Ibnu Qudamah di dalam Syrahul Kabir menyatakan, keuntungan sesuai
dengan kesepakatan berdua. Lalu dijelaskan dengan pernyataan,
maksudnya, dalam seluruh jenis sayrikah. Hal itu tidak terdapat
perselisihan dalam mudharabah murni.

Ibnu Mundzir menyatakan, para ulama bersepakat, bahwa pengelola berhak
memberikan syarat atas pemilik modal 1/3 keuntungan atau ½, atau sesuai
kesepakatan berdua setelah hal itu diketahui dengan jelas dalam bentuk
prosentase. [18]

[2]. Pengelola modal hendaknya menentukan bagiannya dari keuntungannya.
Apabila keduanya tidak menentukan hal tersebut, maka pengelola
mendapatkan gaji yang umum, dan seluruh keuntungan merupakan milik
pemilik modal (investor). [18]

Ibnu Qudamah menyatakan, di antara syarat sah mudharabah adalah,
penentuan bagian (bagian) pengelola modal, karena ia berhak mendapatkan
keuntungan dengan syarat sehingga tidak ditetapkan kecuali dengannya.
Seandainya dikatakan “ambil harta ini secara mudharabah” dan ketika
akan tidak dsiebutkan bagian untuk pengelola sedikitpun dari
keuntungan, maka keuntungan seluruhnya untuk pemilik modal. Demikian
pula kerugian ditanggung oleh pemilik modal. Adapun pengelola modal, ia
mendapatkan gaji sebagaimana umumnya.
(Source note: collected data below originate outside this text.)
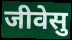
जीवेसु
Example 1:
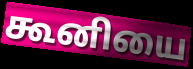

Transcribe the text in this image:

கூனியை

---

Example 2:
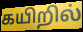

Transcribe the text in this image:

கயிறில்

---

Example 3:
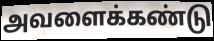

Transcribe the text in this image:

அவளைக்கண்டு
Inilah pendapat Ats-Tsauri,
Asy-Syafi’i, Ishaaq, Abu Tsaur dan Ashab Ar-Ra’i (Hanafiyah). [20].
Ibnu Qudamah merajihkan pendapat ini.

[3]. Pengelola modal tidak berhak menerima keuntungan sebelum
menyerahkan kembali modal secara sempurna. Berarti, tidak seorangpun
berhak mengambil bagian keuntungan sampai modal diserahkan kepada
pemilik modal. Apabila ada kerugian dan keuntungan, maka kerugian
ditutupi dari keuntungan tersebut, baik kerugian dan keuntungan dalam
satu kali, atau kerugian dalam satu perniagaan dan keuntungan dari
perniagaan yang lainnya. Atau yang satu dalam satu perjalnan niaga, dan
yang lainnya dari perjalanan lain. Karena makna keuntungan adalah,
kelebihan dari modal. Dan yang tidak ada kelebihannya, maka bukan
keuntungan. Kami tidak tahu ada perselisihan dalam hal ini. [21]
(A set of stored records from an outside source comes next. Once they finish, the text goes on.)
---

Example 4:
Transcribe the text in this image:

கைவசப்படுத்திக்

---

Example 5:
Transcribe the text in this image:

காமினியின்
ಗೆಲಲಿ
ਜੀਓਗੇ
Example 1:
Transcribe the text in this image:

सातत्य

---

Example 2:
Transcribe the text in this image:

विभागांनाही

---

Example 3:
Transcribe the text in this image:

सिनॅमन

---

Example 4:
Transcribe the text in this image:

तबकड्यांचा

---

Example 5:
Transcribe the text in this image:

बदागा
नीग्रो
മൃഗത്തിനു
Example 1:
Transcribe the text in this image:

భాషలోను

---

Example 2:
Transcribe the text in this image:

[4]. Keuntungan tidak dibagikan selama akad masih berjalan, kecuali apabila 
kedua pihak saling ridha dan sepakat. [22]

Ibnu Qudamah menyatakan, jika dalam mudharabah tampak adanya
keuntungan, maka pengelola tidak boleh mengambil sedikitpun darinya
tanpa izin pemilik modal. Dalam masalah ini, kami tidak menemukan
adanya perbedaan di antara para ulama.

Tidak Dapat Melakukannya Karena Tiga Hal
[a]. Keuntungan adalah cadangan modal, karena tidak bisa dipastikan
tidak adanya kerugian yang dapat ditutupi dengan keuntungan tersebut,
sehingga berakhir hal itu tidak menjadi keuntungan.
[b]. Pemilik modal adalah mitra usaha pengelola sehingga ia tidak memiliki hak 
membagi keuntungan tersebut untuk dirinya.
[c]. Kepemilikannya atas hal itu tidak tetap karena mungkin sekali keluar dari 
tangannya untuk menutupi kerugian.

Namun apabila pemilik modal mengizinkan untuk mengambil sebagiannya,
maka diperbolehkan karena hak tersebut milik mereka berdua. [23]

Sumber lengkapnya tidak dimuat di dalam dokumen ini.